Selected excerpt.
Must we then throw up our hands and arbitrarily choose one of two contradictory assertions? I think not. Two features may usefully distinguish Jordan from the three later cases. As we described Jordan in Crooker, the strategies we characterized as secret law were “as important to the regulation of public behavior as if they had been codified.” 670 F.2d at 1075. To the extent that the prosecutorial guidelines were the equivalent of flat-out no-proseeution rules, they switched the conduct in question from unlawful to de facto lawful, as would, for example, a clear determination not to prosecute marijuana offenses. Thus they (1) impacted primary conduct and, as we understood them, (2) they did so unequivocally (“as if they had been codified”). By contrast, the investigative techniques in Crooker, the litigation strategies in Schiller, and the employment criteria in NTEU appear to have been aimed at peripheral activity: in Crooker at parties’ concealment strategies; in Schiller at their behavior in agency adjudications; in NTEU at their role as job applicants. (Of course if persons dedicated to a career with the U.S. Customs were fully informed about the documents withheld in NTEU, they might mold their career paths to meet its interests; but such an effect seems remote enough to justify our having viewed the documents as predominantly internal.)

At bottom, the policy expressed in the documents here is no more than a set of instructions to agency staff on how to bargain with other agencies on an issue much less connected to their primary conduct than submission to OMB approval of then-legislative or budget proposals, to wit, the dissemination of information. See Jukes Memorandum (Feb. 20, 2001). This external effect seems about as remote from the public’s primary conduct as one can imagine. Nor do these documents regulate the primary conduct of other agencies (assuming for the moment that doing so would bring them within the scope of Jordan)', they deal only with the agencies’ horsetrading with OMB on issues of bureaucratic information exchange — the referral process. The panel characterizes that process as “a key part of the legislative clearance process.” Maj. Op. at 872. But OMB’s referral leverage strategies seem to stand in relation to the basic clearance process in much the way the criminal investigative procedures, administrative litigation strategies, and agency employment criteria at issue in Crooker, Schiller and NTEU relate to criminal law enforcement, administrative policy, and agency management of personnel, i.e., so peripherally to the affected subjects’ primary conduct that they are properly seen as “predominantly internal.”

Extracted entries.

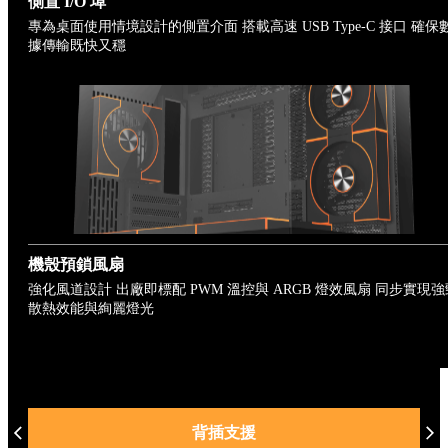
側置 I/O 埠
專為桌面使用情境設計的側置介面 搭載高速 USB Type-C 接口 確保
據傳輸既快又穩
機殼預鎖風扇
強化風道設計 出廠即標配 PWM 溫控與 ARGB 燈效風扇 同步實現強
散熱效能與絢麗燈光
背插支援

Task set.
• A. Answer these questions from the opinion excerpt, one per line:
(i) According to the excerpt, what did the prosecutorial guidelines in Jordan switch the conduct in question to, and from what?
(ii) In NTEU, what role of the parties were the employment criteria aimed at?
(iii) How does the panel characterize the referral process?
• B. Using the opinion excerpt, explain why the guidelines in Jordan stand apart from the materials in Crooker, Schiller, and NTEU.

Answers to the tasks.
• A.
(i) They switched it from unlawful to de facto lawful.
(ii) Their role as job applicants.
(iii) As "a key part of the legislative clearance process."

• B. The Jordan guidelines acted like flat-out no-prosecution rules that made unlawful conduct de facto lawful, so they affected primary conduct and did so unequivocally, "as if they had been codified." By contrast, the materials in the three later cases were aimed only at peripheral activity: concealment strategies, behavior in agency adjudications, and the parties' role as job applicants.